World wheat exports are also forecast higher with by far the biggest increase for the EU, which jumps 1.5m tons on the much larger crop.
Meanwhile, global use of wheat is up 1.6m tons on increased feed use, especially in the EU and Russia and the Philippines, said the US agency.
Projected US wheat exports for 2015-16 are lowered 25m bushels to 900m on increased foreign supplies.
US corn outlook
The forecast production for US corn is expected to be about 101m bushels less than predicted in August, with the national average yield dropping to 167.5 bushels per acre – a decrease of 1.3 bushels an acre from the August predictions, according to the WASDE report.
The drop came from a few different places, including lower yields in Kansas, Nebraska and Ohio, said Good. “It reflects new information as the crop becomes more mature,” he added.
Higher use of corn and exports in 2014-15 has resulted in an expectation of lower beginning stocks, the USDA said.
Overall corn usage in 2015 has been lowered by 20m bushels, but is still anticipated to be a “record high,” said the agency. However, feed and residual usage of corn is expected to be down about 25m bushels from the smaller crop, and the expected exports haven’t changed, the report said.
“US ending stocks for 2015-16 are projected 121m bushels lower and 140m bushels below this month’s lowered 2014-15 carryout projection,” the agency said.
US soy production forecasts
Soybean production in the US is expected to be up about 19m bushels from the August report. It is forecast to be around 3,935m bushels, based on the expected yield.
Additionally, the crush is anticipated to increase by 10m bushels from increased domestic disappearance of soybean meal, said the agency. The combination of lower beginning stocks and more usage has reduced the projected ending stocks by 20m bushels to 450m bushels.
Results for 2014-15 also included a bump of 10m bushels for exports and an increase in crush of 25m bushels, the agency reported.
The weather in the US in August was good for soybean growth and development, said Virgil Schmitt, Extension field agronomist with Iowa State University. “We did have a week of hot weather, but the rest of August has been quite moderate and we’ve had good conditions, so the fact that they bumped that up is not surprising,” he said.
Domestic production of sorghum also is expected to have a small increase, said the US agency. It has an expected yield of 74.9 bushels per acre, up from 74.6 bushels per acre in the August projections.

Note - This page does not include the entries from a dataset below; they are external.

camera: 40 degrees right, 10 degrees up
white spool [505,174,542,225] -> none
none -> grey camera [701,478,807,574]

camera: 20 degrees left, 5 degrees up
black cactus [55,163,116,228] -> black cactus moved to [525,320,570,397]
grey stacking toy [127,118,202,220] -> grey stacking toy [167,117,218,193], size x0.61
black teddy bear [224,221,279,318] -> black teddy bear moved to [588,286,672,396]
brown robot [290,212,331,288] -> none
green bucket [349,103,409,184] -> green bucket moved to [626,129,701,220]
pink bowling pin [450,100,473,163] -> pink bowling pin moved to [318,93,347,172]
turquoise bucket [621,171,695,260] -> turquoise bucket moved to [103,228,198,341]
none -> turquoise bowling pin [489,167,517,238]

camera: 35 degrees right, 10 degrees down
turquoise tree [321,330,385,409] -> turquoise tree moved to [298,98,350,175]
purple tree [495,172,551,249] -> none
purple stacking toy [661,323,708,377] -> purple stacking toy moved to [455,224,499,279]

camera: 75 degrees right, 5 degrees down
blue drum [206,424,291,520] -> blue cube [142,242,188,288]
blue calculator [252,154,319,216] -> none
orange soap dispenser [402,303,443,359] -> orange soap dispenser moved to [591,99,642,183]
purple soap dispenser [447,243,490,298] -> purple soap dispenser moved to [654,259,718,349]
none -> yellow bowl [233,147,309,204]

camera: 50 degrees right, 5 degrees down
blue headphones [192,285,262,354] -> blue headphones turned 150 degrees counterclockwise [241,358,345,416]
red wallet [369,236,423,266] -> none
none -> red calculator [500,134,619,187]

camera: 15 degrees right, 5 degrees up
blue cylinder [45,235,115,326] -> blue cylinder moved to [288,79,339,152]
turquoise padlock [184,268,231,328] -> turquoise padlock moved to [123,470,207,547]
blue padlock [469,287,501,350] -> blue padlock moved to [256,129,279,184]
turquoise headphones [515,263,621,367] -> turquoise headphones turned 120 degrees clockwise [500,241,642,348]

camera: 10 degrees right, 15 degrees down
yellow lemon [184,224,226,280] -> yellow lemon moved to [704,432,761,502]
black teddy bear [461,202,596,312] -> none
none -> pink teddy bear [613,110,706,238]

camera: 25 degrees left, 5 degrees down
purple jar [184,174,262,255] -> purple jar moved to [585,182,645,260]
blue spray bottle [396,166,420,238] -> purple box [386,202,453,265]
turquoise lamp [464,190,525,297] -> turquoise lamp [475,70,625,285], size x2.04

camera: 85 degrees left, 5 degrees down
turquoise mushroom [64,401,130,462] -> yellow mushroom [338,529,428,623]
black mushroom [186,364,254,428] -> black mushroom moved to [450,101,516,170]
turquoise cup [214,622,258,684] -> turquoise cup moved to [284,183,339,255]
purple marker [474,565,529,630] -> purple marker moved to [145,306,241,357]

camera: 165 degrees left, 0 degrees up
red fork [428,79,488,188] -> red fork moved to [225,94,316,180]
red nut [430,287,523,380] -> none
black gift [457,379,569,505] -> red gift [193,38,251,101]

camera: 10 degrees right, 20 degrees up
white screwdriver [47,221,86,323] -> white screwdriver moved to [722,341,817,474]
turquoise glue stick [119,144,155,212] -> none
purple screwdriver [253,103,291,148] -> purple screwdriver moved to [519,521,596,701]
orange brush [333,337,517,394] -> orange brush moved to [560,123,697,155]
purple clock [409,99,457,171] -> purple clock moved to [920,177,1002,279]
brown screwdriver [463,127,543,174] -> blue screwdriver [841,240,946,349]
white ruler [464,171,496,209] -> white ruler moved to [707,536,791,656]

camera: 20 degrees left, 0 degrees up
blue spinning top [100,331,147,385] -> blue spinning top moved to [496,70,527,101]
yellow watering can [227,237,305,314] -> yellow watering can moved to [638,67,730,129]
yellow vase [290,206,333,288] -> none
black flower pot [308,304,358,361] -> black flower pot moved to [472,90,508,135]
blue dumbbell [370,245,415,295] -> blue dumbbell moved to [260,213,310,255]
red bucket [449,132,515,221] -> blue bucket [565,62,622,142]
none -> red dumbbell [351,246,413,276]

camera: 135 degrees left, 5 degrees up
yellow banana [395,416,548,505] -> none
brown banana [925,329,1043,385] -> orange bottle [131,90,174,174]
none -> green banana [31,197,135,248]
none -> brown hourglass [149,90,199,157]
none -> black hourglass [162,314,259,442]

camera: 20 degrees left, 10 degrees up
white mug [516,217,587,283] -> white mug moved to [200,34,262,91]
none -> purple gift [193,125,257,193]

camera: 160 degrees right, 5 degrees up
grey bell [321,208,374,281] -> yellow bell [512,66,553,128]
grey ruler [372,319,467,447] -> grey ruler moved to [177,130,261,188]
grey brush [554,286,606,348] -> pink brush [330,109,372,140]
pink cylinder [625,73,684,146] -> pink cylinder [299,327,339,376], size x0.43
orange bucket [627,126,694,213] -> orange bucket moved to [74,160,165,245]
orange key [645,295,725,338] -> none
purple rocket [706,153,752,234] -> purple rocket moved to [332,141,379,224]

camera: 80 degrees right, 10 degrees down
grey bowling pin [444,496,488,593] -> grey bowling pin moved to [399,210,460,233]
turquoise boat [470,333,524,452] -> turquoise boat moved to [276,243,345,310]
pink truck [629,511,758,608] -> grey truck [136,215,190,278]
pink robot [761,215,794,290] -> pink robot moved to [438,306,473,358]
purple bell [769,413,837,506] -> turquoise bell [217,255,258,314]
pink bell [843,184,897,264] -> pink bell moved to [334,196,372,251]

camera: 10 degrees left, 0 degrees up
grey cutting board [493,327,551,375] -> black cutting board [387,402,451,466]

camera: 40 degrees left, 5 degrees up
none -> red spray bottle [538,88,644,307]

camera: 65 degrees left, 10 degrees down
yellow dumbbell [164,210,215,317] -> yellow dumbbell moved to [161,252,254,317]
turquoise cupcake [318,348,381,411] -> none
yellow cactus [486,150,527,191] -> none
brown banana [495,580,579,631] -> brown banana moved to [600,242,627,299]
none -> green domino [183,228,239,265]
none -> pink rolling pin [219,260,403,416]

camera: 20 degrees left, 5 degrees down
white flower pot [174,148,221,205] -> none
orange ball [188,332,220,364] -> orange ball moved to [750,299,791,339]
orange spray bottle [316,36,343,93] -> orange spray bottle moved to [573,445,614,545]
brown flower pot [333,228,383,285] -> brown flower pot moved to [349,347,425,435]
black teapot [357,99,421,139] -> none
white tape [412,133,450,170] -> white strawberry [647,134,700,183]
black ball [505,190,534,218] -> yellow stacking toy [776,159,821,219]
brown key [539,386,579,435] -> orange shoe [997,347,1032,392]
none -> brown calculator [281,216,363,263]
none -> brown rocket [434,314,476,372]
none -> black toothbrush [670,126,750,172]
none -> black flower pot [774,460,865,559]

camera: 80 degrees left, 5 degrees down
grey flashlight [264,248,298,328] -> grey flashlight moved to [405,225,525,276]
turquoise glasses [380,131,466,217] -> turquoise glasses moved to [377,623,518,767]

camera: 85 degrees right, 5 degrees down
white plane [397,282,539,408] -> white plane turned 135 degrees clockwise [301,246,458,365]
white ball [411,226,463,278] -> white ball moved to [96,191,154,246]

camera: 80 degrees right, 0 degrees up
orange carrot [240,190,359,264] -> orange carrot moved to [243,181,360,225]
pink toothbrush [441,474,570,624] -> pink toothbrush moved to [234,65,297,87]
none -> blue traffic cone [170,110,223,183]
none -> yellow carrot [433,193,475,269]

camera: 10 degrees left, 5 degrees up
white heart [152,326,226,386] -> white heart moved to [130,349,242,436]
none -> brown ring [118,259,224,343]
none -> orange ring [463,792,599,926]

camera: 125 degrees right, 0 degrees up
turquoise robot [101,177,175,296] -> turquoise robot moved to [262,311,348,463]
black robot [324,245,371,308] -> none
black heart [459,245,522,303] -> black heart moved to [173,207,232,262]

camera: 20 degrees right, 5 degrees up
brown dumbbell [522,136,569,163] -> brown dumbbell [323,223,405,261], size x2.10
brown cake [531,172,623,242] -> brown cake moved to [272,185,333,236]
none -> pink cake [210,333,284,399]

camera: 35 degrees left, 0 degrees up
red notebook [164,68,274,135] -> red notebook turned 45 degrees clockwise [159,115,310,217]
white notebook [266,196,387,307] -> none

With a lowered projected export rate and increased ending stocks, the price for wheat is expected to drop by 20 cents bringing the current predicted season average farm price range to $4.65 to $5.35 per bushel, said the USDA.
“The reduction reflects increased competition for US wheat and growing domestic stocks,” it added.
The October report may offer a few adjustments in acreage, said Good.
It also may offer additional fine tuning of crop yields, added Schmitt. “We’ll have some combines that will have hit the field and we’ll get a little better ground truth than what we’ve had,” he said.